• _DATASET_:
****************************************

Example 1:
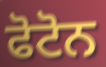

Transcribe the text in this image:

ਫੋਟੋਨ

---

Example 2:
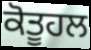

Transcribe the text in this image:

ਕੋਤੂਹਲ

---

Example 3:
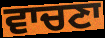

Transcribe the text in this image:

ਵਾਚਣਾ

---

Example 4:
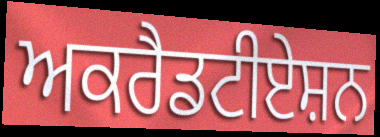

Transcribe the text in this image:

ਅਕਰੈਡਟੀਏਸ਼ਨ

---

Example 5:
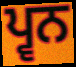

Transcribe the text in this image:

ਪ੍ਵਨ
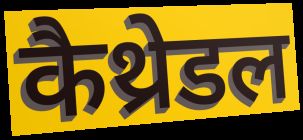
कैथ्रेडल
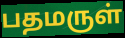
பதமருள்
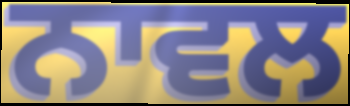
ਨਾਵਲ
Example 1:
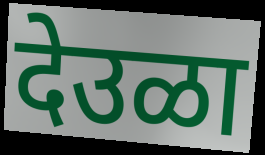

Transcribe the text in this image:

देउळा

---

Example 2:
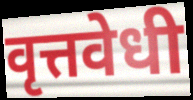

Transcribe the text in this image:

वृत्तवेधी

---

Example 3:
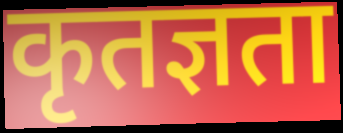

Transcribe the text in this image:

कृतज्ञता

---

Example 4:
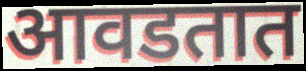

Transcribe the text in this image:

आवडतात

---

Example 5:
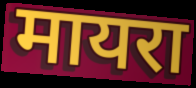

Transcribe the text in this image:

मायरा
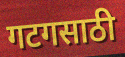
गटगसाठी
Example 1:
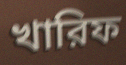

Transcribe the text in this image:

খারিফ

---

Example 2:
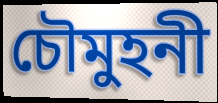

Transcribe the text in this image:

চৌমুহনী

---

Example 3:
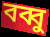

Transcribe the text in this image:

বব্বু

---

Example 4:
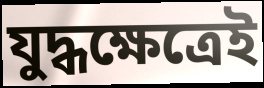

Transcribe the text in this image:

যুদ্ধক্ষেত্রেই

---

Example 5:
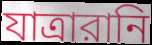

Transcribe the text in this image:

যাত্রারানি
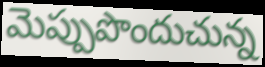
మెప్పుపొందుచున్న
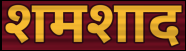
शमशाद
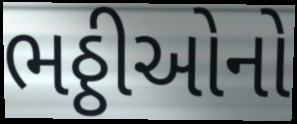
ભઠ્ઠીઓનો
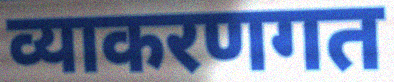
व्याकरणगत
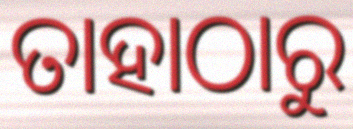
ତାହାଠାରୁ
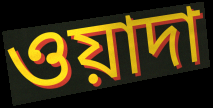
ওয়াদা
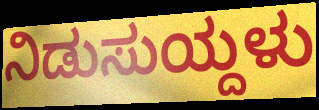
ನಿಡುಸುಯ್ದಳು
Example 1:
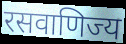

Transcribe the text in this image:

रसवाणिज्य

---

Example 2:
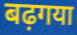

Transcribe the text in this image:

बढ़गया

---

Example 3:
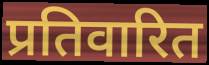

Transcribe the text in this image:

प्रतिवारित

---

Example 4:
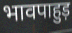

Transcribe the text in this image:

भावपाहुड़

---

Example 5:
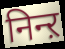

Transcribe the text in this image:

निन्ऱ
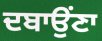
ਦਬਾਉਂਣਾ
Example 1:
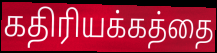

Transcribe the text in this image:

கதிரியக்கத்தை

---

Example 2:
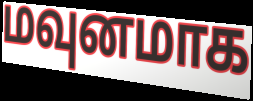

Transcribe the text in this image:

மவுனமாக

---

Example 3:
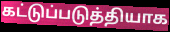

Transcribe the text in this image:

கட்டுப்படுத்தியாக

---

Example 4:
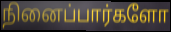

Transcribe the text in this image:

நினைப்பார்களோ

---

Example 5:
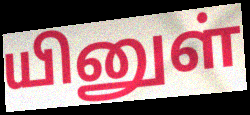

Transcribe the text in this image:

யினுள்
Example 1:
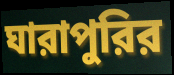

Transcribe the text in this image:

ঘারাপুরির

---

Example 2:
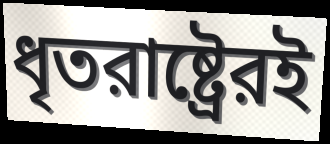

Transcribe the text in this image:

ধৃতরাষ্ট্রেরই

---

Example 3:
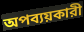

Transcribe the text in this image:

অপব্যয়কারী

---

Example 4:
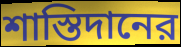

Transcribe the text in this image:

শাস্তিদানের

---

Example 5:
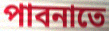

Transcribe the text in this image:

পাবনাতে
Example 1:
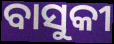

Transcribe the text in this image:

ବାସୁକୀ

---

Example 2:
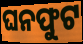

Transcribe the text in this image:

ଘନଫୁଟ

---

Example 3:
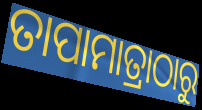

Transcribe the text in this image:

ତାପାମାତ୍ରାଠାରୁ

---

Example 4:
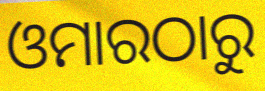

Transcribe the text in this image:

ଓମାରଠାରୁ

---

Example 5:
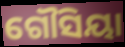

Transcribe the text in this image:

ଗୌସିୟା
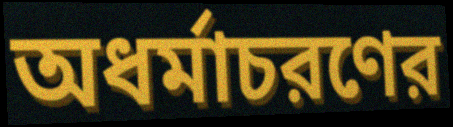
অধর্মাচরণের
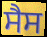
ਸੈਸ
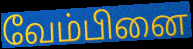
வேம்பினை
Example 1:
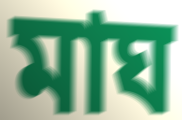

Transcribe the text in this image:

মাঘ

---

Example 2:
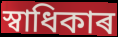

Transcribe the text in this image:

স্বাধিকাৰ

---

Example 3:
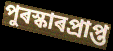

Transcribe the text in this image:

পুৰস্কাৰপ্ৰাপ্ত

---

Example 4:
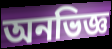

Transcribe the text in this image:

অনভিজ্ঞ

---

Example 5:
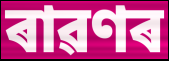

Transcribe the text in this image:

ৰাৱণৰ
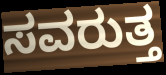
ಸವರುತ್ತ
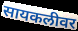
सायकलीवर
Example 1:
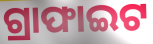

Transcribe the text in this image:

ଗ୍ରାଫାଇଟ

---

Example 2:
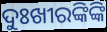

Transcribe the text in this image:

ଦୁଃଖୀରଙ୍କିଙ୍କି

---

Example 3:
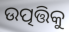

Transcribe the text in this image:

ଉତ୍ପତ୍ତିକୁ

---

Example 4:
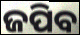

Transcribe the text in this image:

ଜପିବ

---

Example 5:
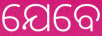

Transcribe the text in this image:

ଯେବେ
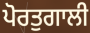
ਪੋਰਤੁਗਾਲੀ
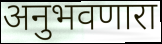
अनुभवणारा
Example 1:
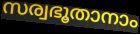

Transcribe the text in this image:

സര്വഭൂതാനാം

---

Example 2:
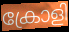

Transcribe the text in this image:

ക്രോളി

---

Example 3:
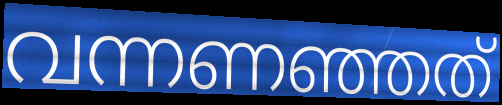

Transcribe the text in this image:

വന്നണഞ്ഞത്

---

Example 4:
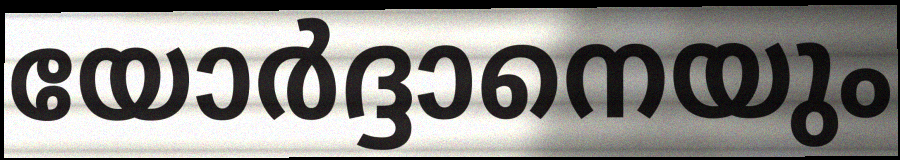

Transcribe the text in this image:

****************************************

Repeat the lines above precisely and skip every picture.

• _SOLUTION TO THIS EXERCISE_:
Example 1:

Transcribe the text in this image:

ਫੋਟੋਨ

---

Example 2:

Transcribe the text in this image:

ਕੋਤੂਹਲ

---

Example 3:

Transcribe the text in this image:

ਵਾਚਣਾ

---

Example 4:

Transcribe the text in this image:

ਅਕਰੈਡਟੀਏਸ਼ਨ

---

Example 5:

Transcribe the text in this image:

ਪ੍ਵਨ
कैथ्रेडल
பதமருள்
ਨਾਵਲ
Example 1:

Transcribe the text in this image:

देउळा

---

Example 2:

Transcribe the text in this image:

वृत्तवेधी

---

Example 3:

Transcribe the text in this image:

कृतज्ञता

---

Example 4:

Transcribe the text in this image:

आवडतात

---

Example 5:

Transcribe the text in this image:

मायरा
गटगसाठी
Example 1:

Transcribe the text in this image:

খারিফ

---

Example 2:

Transcribe the text in this image:

চৌমুহনী

---

Example 3:

Transcribe the text in this image:

বব্বু

---

Example 4:

Transcribe the text in this image:

যুদ্ধক্ষেত্রেই

---

Example 5:

Transcribe the text in this image:

যাত্রারানি
మెప్పుపొందుచున్న
शमशाद
ભઠ્ઠીઓનો
व्याकरणगत
ତାହାଠାରୁ
ওয়াদা
ನಿಡುಸುಯ್ದಳು
Example 1:

Transcribe the text in this image:

रसवाणिज्य

---

Example 2:

Transcribe the text in this image:

बढ़गया

---

Example 3:

Transcribe the text in this image:

प्रतिवारित

---

Example 4:

Transcribe the text in this image:

भावपाहुड़

---

Example 5:

Transcribe the text in this image:

निन्ऱ
ਦਬਾਉਂਣਾ
Example 1:

Transcribe the text in this image:

கதிரியக்கத்தை

---

Example 2:

Transcribe the text in this image:

மவுனமாக

---

Example 3:

Transcribe the text in this image:

கட்டுப்படுத்தியாக

---

Example 4:

Transcribe the text in this image:

நினைப்பார்களோ

---

Example 5:

Transcribe the text in this image:

யினுள்
Example 1:

Transcribe the text in this image:

ঘারাপুরির

---

Example 2:

Transcribe the text in this image:

ধৃতরাষ্ট্রেরই

---

Example 3:

Transcribe the text in this image:

অপব্যয়কারী

---

Example 4:

Transcribe the text in this image:

শাস্তিদানের

---

Example 5:

Transcribe the text in this image:

পাবনাতে
Example 1:

Transcribe the text in this image:

ବାସୁକୀ

---

Example 2:

Transcribe the text in this image:

ଘନଫୁଟ

---

Example 3:

Transcribe the text in this image:

ତାପାମାତ୍ରାଠାରୁ

---

Example 4:

Transcribe the text in this image:

ଓମାରଠାରୁ

---

Example 5:

Transcribe the text in this image:

ଗୌସିୟା
অধর্মাচরণের
ਸੈਸ
வேம்பினை
Example 1:

Transcribe the text in this image:

মাঘ

---

Example 2:

Transcribe the text in this image:

স্বাধিকাৰ

---

Example 3:

Transcribe the text in this image:

পুৰস্কাৰপ্ৰাপ্ত

---

Example 4:

Transcribe the text in this image:

অনভিজ্ঞ

---

Example 5:

Transcribe the text in this image:

ৰাৱণৰ
ಸವರುತ್ತ
सायकलीवर
Example 1:

Transcribe the text in this image:

ଗ୍ରାଫାଇଟ

---

Example 2:

Transcribe the text in this image:

ଦୁଃଖୀରଙ୍କିଙ୍କି

---

Example 3:

Transcribe the text in this image:

ଉତ୍ପତ୍ତିକୁ

---

Example 4:

Transcribe the text in this image:

ଜପିବ

---

Example 5:

Transcribe the text in this image:

ଯେବେ
ਪੋਰਤੁਗਾਲੀ
अनुभवणारा
Example 1:

Transcribe the text in this image:

സര്വഭൂതാനാം

---

Example 2:

Transcribe the text in this image:

ക്രോളി

---

Example 3:

Transcribe the text in this image:

വന്നണഞ്ഞത്

---

Example 4:

Transcribe the text in this image:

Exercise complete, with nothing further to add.